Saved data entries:
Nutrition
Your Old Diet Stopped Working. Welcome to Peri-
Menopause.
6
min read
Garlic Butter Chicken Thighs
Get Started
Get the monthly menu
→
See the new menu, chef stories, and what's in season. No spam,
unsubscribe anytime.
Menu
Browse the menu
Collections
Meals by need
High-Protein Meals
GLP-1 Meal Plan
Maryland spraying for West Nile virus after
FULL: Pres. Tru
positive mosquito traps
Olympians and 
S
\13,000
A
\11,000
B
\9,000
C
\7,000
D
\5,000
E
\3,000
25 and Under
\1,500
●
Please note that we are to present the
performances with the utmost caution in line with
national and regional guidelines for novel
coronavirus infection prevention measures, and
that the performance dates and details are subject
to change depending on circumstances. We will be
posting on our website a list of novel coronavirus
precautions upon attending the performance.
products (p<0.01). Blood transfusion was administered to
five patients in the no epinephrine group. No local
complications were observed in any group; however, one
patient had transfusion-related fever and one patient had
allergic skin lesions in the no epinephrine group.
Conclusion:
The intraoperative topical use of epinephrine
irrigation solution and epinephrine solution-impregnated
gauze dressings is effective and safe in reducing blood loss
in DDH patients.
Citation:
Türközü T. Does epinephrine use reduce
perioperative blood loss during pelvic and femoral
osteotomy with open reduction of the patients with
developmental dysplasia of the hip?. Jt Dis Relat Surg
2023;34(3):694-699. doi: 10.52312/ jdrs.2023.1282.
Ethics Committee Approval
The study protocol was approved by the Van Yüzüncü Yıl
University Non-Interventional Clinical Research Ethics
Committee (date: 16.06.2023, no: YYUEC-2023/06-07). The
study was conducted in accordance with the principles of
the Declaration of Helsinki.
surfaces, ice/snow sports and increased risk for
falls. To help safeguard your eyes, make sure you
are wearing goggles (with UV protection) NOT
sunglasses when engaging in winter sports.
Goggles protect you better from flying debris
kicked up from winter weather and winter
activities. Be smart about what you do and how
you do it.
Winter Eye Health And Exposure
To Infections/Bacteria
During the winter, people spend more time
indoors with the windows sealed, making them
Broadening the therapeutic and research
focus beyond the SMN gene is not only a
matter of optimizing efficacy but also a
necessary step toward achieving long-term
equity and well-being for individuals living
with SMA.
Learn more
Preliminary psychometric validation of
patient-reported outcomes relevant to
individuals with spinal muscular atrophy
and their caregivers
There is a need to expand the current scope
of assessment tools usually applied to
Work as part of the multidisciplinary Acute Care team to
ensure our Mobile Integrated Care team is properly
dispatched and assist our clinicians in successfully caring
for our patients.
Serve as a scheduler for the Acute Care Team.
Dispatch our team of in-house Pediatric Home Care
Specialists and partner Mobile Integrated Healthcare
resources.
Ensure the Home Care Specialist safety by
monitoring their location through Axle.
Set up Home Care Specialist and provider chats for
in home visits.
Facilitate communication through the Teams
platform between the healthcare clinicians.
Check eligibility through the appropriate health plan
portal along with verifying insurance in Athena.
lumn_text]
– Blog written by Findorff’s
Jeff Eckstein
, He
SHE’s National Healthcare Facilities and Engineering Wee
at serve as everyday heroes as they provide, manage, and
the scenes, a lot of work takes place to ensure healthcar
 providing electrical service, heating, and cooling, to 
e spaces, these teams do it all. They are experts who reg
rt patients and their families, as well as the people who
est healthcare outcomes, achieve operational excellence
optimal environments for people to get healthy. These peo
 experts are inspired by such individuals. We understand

[Work task]
Look through the entries above and work out how many lines contain the string "coronavirus". Give that number alone.

[Written answer]
2